Coronavirus

Coronavirus, contagio al chiuso: le regole del Cnr per proteggersi

Una corretta umidità dell'aria e ventilare gli ambienti sono operazioni che riducono la possibilità di contagio da Covid-19

Coronavirus: studio internazionale individua le linee guida per ridurre il rischio di contagio al chiuso, soprattutto in luoghi a rischio come ospedali e case di cura

E' risaputo che il Coronavirus si tramette più rapidamente all'interno di luoghi chiusi. Non è infatti un caso che la maggior parte dei contagi oggi avvenga tra le mura domestiche ma anche in ospedali e studi medici.  Il Covid-19 si trasmette non solo per contatto ma anche per via aerea attraverso le gocce di saliva (droplets) e questo è uno dei motivi per cui è così importante indossare la mascherina. Uno studio internazionale che comprende anche i ricercatori Cnr-Isac ha individuato le linee guida da eseguire per ridurre il rischio di contagio al chiuso.

"Sebbene il virus, di per sè, abbia dimensioni dell'ordine di un centinaio di nanometri (il diametro di un capello è di 50.000-180.000 nanometri), è verificato che una persona infetta, attraverso la respirazione, la vocalizzazione, la tosse, gli starnuti, può emettere un aerosol contenente potenzialmente il SARS-CoV-2", ha spiegato all'Ansa Francesca Costabile, ricercatrice dell'Istituto di scienze dell'atmosfera e del clima del Consiglio nazionale delle ricerche (Cnr-Isac).

Coronavirus, contagio al chiuso: "Mantenere un certo livello di umidità, ventilare gli ambienti e niente nebulizzatori"

"Oltre che in composizione, le particelle di tali aerosol variano notevolmente in dimensioni, da meno di 1.000 nanometri, il diametro delle polveri sottili, a valori superiori ai 5.000 nanometri, dimensione delle tipiche droplets respiratorie. - prosegue l'esperta - La relazione fra dose inalata e infettività per il SARS-CoV-2 dipende fortemente dalle dimensioni: la capacità di penetrazione nel tratto respiratorio basso, di traslocazione sistemica in tutto il corpo umano e di attacco a organi bersaglio particolarmente vulnerabili, primo fra tutti il cervello".

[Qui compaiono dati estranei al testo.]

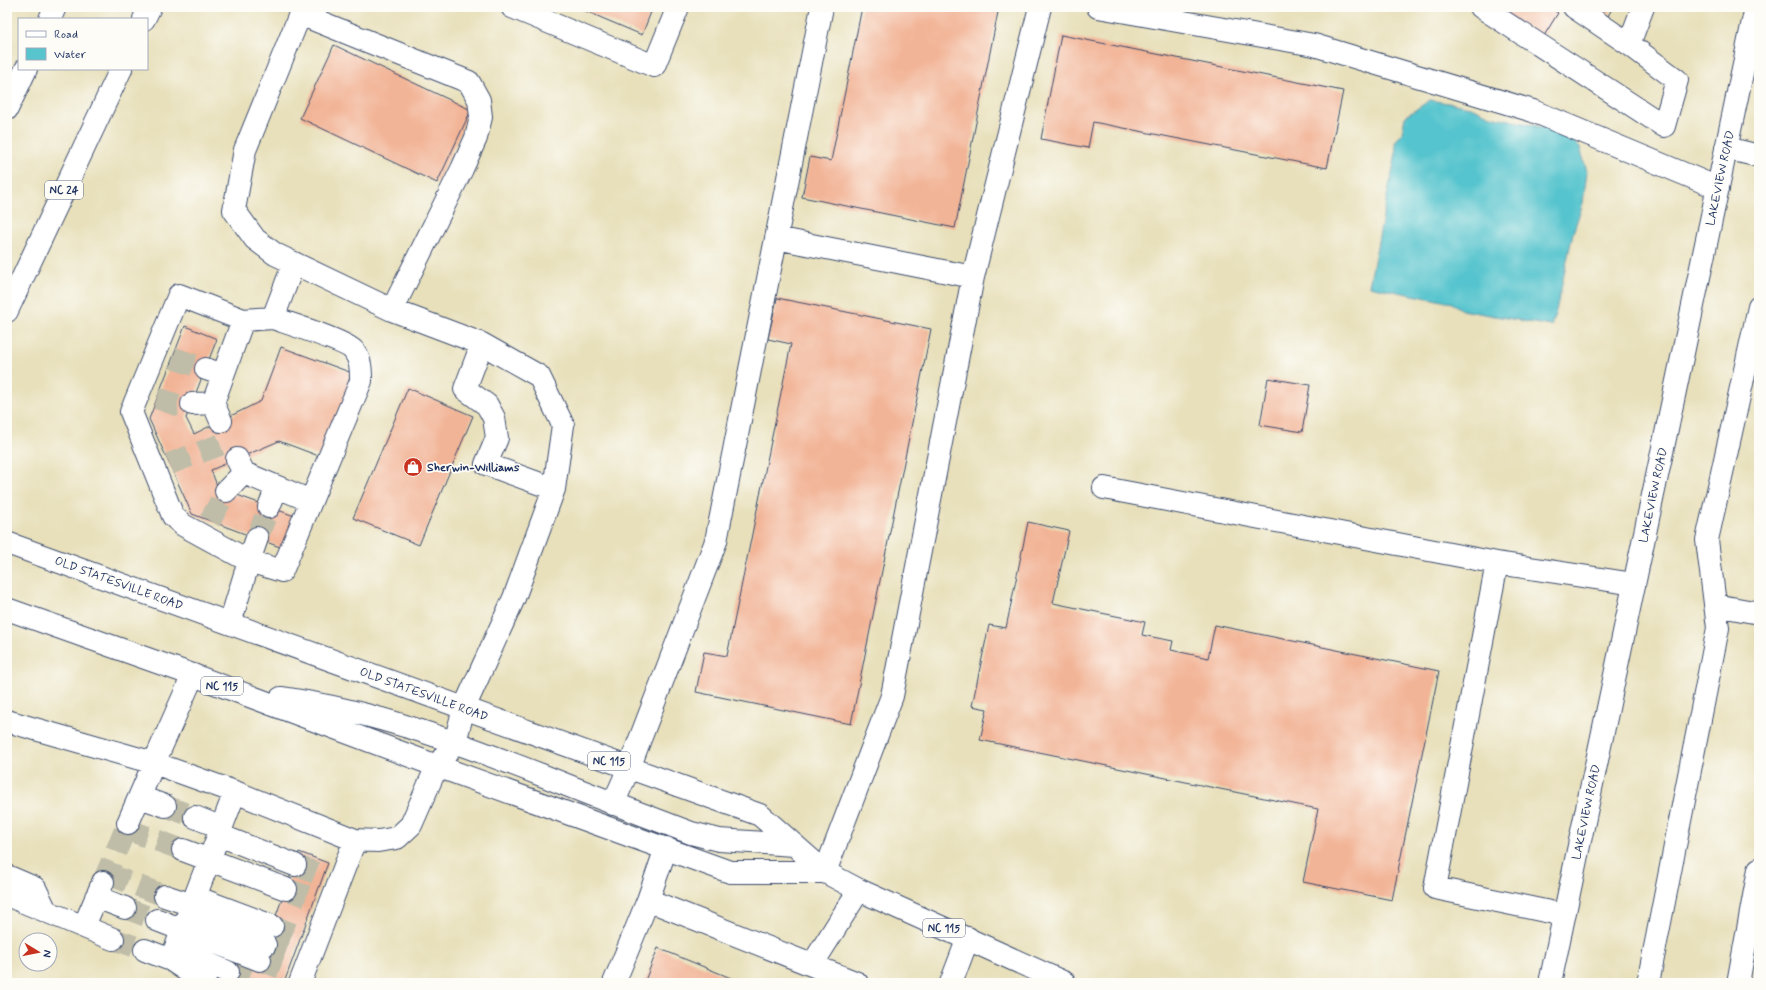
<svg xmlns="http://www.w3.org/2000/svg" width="1766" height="990" viewBox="0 0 1766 990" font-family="Mynerve,sans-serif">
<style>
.water{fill:#57c4ce;stroke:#397a96}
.building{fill:#f2b496}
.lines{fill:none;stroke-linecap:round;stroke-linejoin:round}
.minor-tunnel{stroke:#bfbda8;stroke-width:22;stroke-dasharray:22 11;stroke-linecap:butt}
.minor-casing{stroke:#3a4a6c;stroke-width:24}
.major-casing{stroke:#3a4a6c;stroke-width:24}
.minor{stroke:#fff;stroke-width:22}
.major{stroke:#fff;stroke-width:22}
.labels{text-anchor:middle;stroke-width:3.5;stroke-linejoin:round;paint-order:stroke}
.shield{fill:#fdfcf7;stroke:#5f6c8c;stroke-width:1}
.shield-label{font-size:11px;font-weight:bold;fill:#1b2f5e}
.street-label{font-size:12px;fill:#1b2f5e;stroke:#fdfcf7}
.poi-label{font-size:12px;font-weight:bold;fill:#1b2f5e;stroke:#fdfcf7;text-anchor:start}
</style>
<rect width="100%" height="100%" fill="#fdfcf7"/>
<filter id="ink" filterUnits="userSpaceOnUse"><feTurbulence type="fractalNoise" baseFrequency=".025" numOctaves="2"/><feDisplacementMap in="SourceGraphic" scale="8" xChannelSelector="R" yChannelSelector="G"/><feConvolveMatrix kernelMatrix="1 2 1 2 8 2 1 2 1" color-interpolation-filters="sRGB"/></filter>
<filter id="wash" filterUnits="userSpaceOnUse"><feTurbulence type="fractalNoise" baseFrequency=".012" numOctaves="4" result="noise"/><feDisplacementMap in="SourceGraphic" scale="16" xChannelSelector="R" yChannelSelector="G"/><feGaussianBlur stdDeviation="0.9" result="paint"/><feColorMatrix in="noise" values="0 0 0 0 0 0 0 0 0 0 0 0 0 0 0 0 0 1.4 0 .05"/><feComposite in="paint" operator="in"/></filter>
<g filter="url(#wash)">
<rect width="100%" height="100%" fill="#e8e0bb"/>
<!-- water -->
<path class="water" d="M1430 100 1471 107 1491 116 1564 132 1580 148 1587 171 1583 203 1573 233 1556 311 1551 326 1462 310 1452 303 1369 286 1396 153 1395 142 1402 133 1405 117Z"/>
<g id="blocks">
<!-- building -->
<path class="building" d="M576 7H653L642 35Z
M862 7H999L955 228 802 197 810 157 831 161Z
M1495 7H1549L1558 13 1542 39Z
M1594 7H1613L1608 16Z
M1061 35 1343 91 1327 168 1093 122 1088 148 1041 139Z
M334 45 471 110 437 183 300 118Z
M777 298 931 329 851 724 696 692 704 652 727 656 791 344 768 339Z
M185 326 217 339 186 418 194 434 261 401 281 347 355 374 324 458 279 441 211 470 218 488 297 517 285 549 192 514 149 419Z
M1268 378 1310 385 1302 432 1260 425Z
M408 388 473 416 419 545 353 518Z
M1028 522 1069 531 1053 603 1145 622 1142 635 1173 641 1171 650 1208 658 1215 625 1439 671 1392 900 1303 882 1318 809 980 740 987 709 972 706 989 625 1006 628Z
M299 852 328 863 284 983H224L232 960 257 968Z
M658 948 743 983H644Z"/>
</g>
</g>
<g filter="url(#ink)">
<use href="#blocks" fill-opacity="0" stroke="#3a4a6c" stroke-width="1"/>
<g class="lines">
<!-- minor-tunnel -->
<path class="minor-tunnel" d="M173 358 206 369
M157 398 177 405 192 404
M169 464 230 441
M210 521 226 491
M257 538 269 507
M165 806 195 817
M126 829 183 850
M295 865 323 876
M107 874 165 896
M103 882 128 823
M286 889 315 899
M125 908 157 920
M272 926 301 937
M113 939 145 950
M265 945 294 956
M260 960 289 971
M228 972 257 983"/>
<defs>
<path id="minor" d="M512 7 654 66 678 7
M1098 7 1314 45 1533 111 1718 188
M1481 7 1664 126 1677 80 1629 44
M1574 7 1629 44 1643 7
M300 14 469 82 479 100 481 117 476 138 462 169 392 310
M1726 148 1759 156
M776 238 973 277 892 696 825 872
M973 277 1040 7
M482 344 465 389 487 405 494 418 497 438 486 464 554 489
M206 369 223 375
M192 404 213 403
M221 421 213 403 243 320
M237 459 244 473 311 501
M1104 488 1497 563
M226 491 244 473
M269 507 277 487
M257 538 249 561 282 571 361 381C361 370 361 360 354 351 348 342 287 323 273 318
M1715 605 1759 613
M230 623 249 561 183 525 173 516 131 412 179 295 243 320 273 318 294 263
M193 675 154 763 235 792 355 840 378 841 397 838 411 825 437 766 455 742 464 708 514 598 554 489 563 425 539 376 482 344 392 310 275 254 255 239 234 210 245 150 303 7
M7 721 154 763 128 823
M140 797 165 806
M613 804 629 768 716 541 822 7
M195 817 222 828
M219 835 295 865
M666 848 648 900 857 983
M183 850 286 889
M7 876 35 888 46 911
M7 895 113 939
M165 896 192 905
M96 897 125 908
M195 897 272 926
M1564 915 1435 888 1497 563 1634 584
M193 918 265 945
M157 920 260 960
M84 926 103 882
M175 949 228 972
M145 950 171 960 205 983
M171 960 235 792
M812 965 859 890
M300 983 355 840
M614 983 648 900
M951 983 968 938
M1648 983 1718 628 1707 540 1759 307
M1738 983 1759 869"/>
<path id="major" d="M50 19 55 7
M144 19 150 7
M7 109 26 69
M7 311 121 69
M7 543 760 815 825 872 859 890 1065 983
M7 609 193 675 437 766 730 872H825
M281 698C375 711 457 742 544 776 593 796 642 814 691 833L719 840 794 845
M1550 983 1756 7"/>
</defs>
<!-- minor casing -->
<use href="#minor" class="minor-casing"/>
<!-- major casing -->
<use href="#major" class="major-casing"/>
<!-- minor -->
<use href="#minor" class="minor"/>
<!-- major -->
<use href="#major" class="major"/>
</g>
</g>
<!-- icons -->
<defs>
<symbol id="shop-disc" viewBox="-11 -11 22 22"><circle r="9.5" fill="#c8321e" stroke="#fdfcf7"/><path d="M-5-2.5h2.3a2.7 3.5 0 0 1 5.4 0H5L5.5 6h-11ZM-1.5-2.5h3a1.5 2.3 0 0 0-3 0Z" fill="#fff"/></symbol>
</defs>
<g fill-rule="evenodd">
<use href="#shop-disc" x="402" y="456" width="22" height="22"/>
</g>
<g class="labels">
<!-- shield labels -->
<g class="shield">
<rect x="45" y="181" width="38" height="18" rx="3"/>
<rect x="201" y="677" width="42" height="18" rx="3"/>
<rect x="588" y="752" width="42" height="18" rx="3"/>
<rect x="923" y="919" width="42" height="18" rx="3"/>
</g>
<g class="shield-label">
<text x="64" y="194">NC 24</text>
<text x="222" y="690">NC 115</text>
<text x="609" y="765">NC 115</text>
<text x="944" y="932">NC 115</text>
</g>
<!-- street labels -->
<g class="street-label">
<text transform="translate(1720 178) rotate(-78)" y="4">LAKEVIEW ROAD</text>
<text transform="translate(1653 495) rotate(-78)" y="4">LAKEVIEW ROAD</text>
<text transform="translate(119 583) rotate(20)" y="4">OLD STATESVILLE ROAD</text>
<text transform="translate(424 694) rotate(20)" y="4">OLD STATESVILLE ROAD</text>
<text transform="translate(1586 812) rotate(-78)" y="4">LAKEVIEW ROAD</text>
</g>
<!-- poi labels -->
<g class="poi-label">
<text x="427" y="471">Sherwin-Williams</text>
</g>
</g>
<!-- margin -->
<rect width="1766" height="990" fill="none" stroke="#fdfcf7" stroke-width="24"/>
<!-- legend -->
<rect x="18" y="18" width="130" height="52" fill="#fdfcf7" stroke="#a3aaba"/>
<rect x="26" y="31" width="20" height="6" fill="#ffffff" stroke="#a3aaba"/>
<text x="54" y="38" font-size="12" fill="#1b2f5e">Road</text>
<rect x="26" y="48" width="20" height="12" fill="#57c4ce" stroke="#a3aaba"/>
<text x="54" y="58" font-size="12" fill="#1b2f5e">Water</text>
<!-- north arrow -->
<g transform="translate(38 952) rotate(100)"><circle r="19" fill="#fdfcf7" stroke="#a3aaba"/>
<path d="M0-3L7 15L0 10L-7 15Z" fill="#c8321e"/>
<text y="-6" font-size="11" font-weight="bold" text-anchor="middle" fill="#1b2f5e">N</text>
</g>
</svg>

Il rischio quindi è fortemente associato alla dimensione dei droplets. "Ispirandoci al principio di precauzionalità, l'obiettivo principale del lavoro è stato riconoscere, sulla base di dati già pubblicati, l'esistenza di un rischio dovuto alla possibile trasmissione airborne del SARS-CoV-2 in particolari ambienti indoor. E quindi proporre linee guida semplici e chiare a ospedali, studi medici, locali pubblici e altri ambienti simili. Robusti risultati di laboratorio dimostrano come la trasmissione del virus, in ambienti privi di radiazione solare, sia favorita da condizioni secche e fredde. Su tale base - all'interno di ambienti chiusi con luce solare diretta fredda, secca e con ventilazione insufficiente - raccomandiamo innanzitutto: di mantenere un'adeguata umidificazione dell'aria interna (nel range 40-60%), soprattutto laddove ci si trovi in condizioni di temperature sotto i 20° C, l'utilizzo di purificatori d'aria, di un'adeguata ventilazione meccanica anche nei periodi invernali e la misura della concentrazione del biossido di carbonio (CO2) in aria, da mantenere sotto le 1000 ppm. Sconsigliamo, infine, l'utilizzo di nebulizzatori in alcune procedure mediche e di tipologie di disinfettanti per le pulizie come quelli al perossido di idrogeno. In assenza di queste precauzioni il rischio potrebbe permanere pur indossando la mascherina chirurgica".